Großbritannien hat aber ein viel größeres Problem. Es muss neben immensen wirtschaftlichen, administrativen und politischen Herausforderungen auch eine kulturelle meistern. Das Land befindet sich in einer fundamentalen Identitätskrise. Nicht nur setzt allein die Möglichkeit, dass das Vereinigte Königreich nach über 300 Jahren auseinanderbricht, vielen Briten auch emotional zu. Die Engländer müssen sich auch mit dem Phänomen des Regionalismus auseinandersetzen. Seit den 1990er Jahren laborieren wechselnde Regierungen unter dem Stichwort „devolution“ mit der Einrichtung von Regionen herum. Der Erfolg ist bescheiden. Wie es weiter gehen soll, weiß niemand. Nur die Region London hat dank profilierter Bürgermeister – Ken Livingston und Boris Johnson – ein Profil gewinnen können. Die Selbstfindung nach innen ist daher für die Briten eine ebenso schwierige Aufgabe wie die nach außen. Wegen Brexit haben viele Engländer diesen Prozess verdrängt. Er wird wiederkommen und gewiss nicht dadurch erleichtert, dass er kulturell kaum unterfüttert ist. Regionalisierung kann nur erfolgreich sein, wenn sie nicht nur als administrative Maßnahme gesehen wird, sondern mit einer kulturellen Identität verknüpft ist. Diese zu wecken, ist schwierig genug.Hinzu kommt aber eine verkrustete und in vielfacher Hinsicht unaufgearbeitete Erinnerungskultur, die letztlich die Ursache für das Austrittsvotum war.

 

England begreift sich nach wie vor, besonders in seinen politischen und wirtschaftlichen Eliten, primär als Siegermacht eines Krieges, der vor mehr als zwei Generationen geendet hat.
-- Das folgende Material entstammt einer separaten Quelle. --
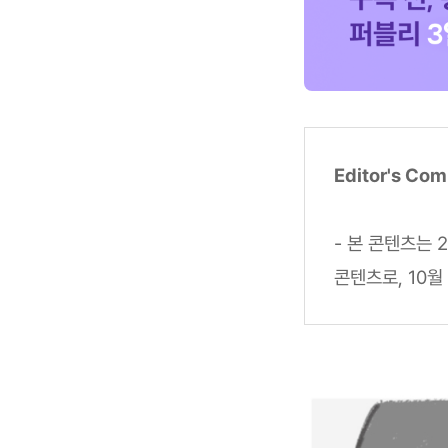
Editor's Co
- 본 콘텐츠는 
콘텐츠로, 10월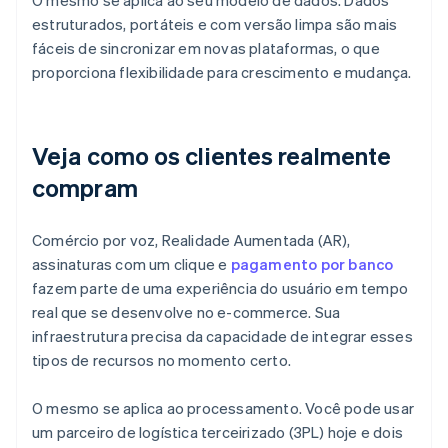
O mesmo se aplica ao seu modelo de dados. Dados
estruturados, portáteis e com versão limpa são mais
fáceis de sincronizar em novas plataformas, o que
proporciona flexibilidade para crescimento e mudança.
Veja como os clientes realmente
compram
Comércio por voz, Realidade Aumentada (AR),
assinaturas com um clique e
pagamento por banco
fazem parte de uma experiência do usuário em tempo
real que se desenvolve no e-commerce. Sua
infraestrutura precisa da capacidade de integrar esses
tipos de recursos no momento certo.
O mesmo se aplica ao processamento. Você pode usar
um parceiro de logística terceirizado (3PL) hoje e dois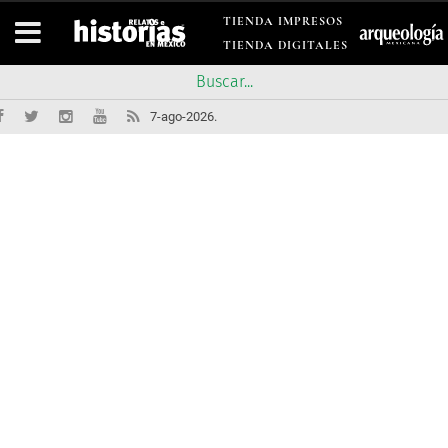
TIENDA IMPRESOS
TIENDA DIGITALES
7-ago-2026.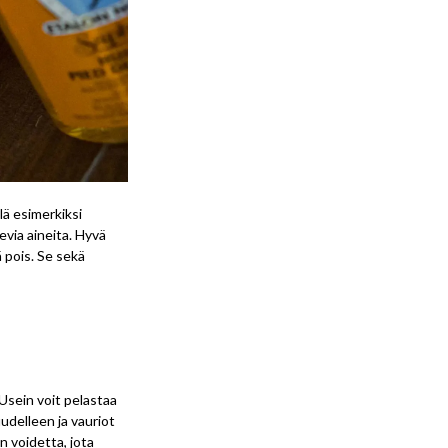
lä esimerkiksi
evia aineita. Hyvä
ä pois. Se sekä
Usein voit pelastaa
udelleen ja vauriot
n voidetta, jota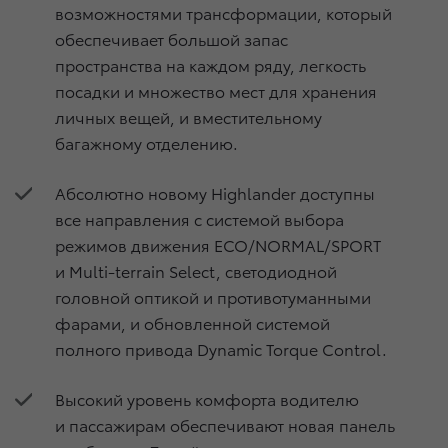
возможностями трансформации, который
обеспечивает большой запас
пространства на каждом ряду, легкость
посадки и множество мест для хранения
личных вещей, и вместительному
багажному отделению.
Абсолютно новому Highlander доступны
все направления с системой выбора
режимов движения ECO/NORMAL/SPORT
и Multi-terrain Select, светодиодной
головной оптикой и противотуманными
фарами, и обновленной системой
полного привода Dynamic Torque Control.
Высокий уровень комфорта водителю
и пассажирам обеспечивают новая панель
Die damals jüngsten aktiv daran Beteiligten, darunter die Königin, sind heute etwa 90 Jahre alt. Tony Blairs Versuch, dem Land als „Cool Britannia“ ein neues Gesicht zu geben, hat nicht verfangen. Was wir heute erleben, ist eine kulturelle Verunsicherung, die von markigen Sprüchen, wie sie Nigel Farage oder Boris Johnson ablassen, nicht mehr übertüncht werden kann. Die Idee, politische Kompetenzen nach Westminster, dem Sitz des Parlaments, zurückzuholen, ist kein Ersatz für ein schlüssiges, von Gelassenheit und dem Blick in die Zukunft geprägtes Selbstverständnis. Viele Engländer wissen das sehr gut. Die Schotten spielen da eine ganz andere Melodie. Es sind die, die gern in Europa bleiben würden.

 

Vielleicht behalten sie letztlich die Oberhand. Ebenso aber könnte Brexit uns lehren, dass die EU nicht der Weg zur großen europäischen Einigung ist. Wirtschaft, Finanzen, Währung, Sicherheit und Migration sind gewiss Themen von großer Bedeutung. Die EU soll sich ihrer annehmen. Aber angesichts des skandalösen Unwillens der nationalen Regierungen, ihre Partikularinteressen zurückzustellen und der unübersehbaren Versuche, das Rad der Geschichte zurückzudrehen, müssen wir vielleicht ein neues, zivilgesellschaftlich geprägtes europäisches Projekt auflegen. Bekanntlich hat Jean Monnet gesagt: „Wenn ich das Ganze der europäischen Einigung noch einmal zu machen hätte, würde ich nicht bei der Wirtschaft anfangen, sondern bei der Kultur«“. Wie das gehen soll, wissen wir noch nicht. Vorschläge sind willkommen. Gewiss aber brauchen wir dazu die Briten und die Schweizer und alle, die zur Kultur Europas schon seit jeher Wichtiges beitragen.

Rupert Graf Strachwitz
Rupert Graf Strachwitz ist Politikwissenschaftler und leitet das Maecenata Institut für Philanthropie und Zivilgesellschaft an der Humboldt-Universität zu Berlin.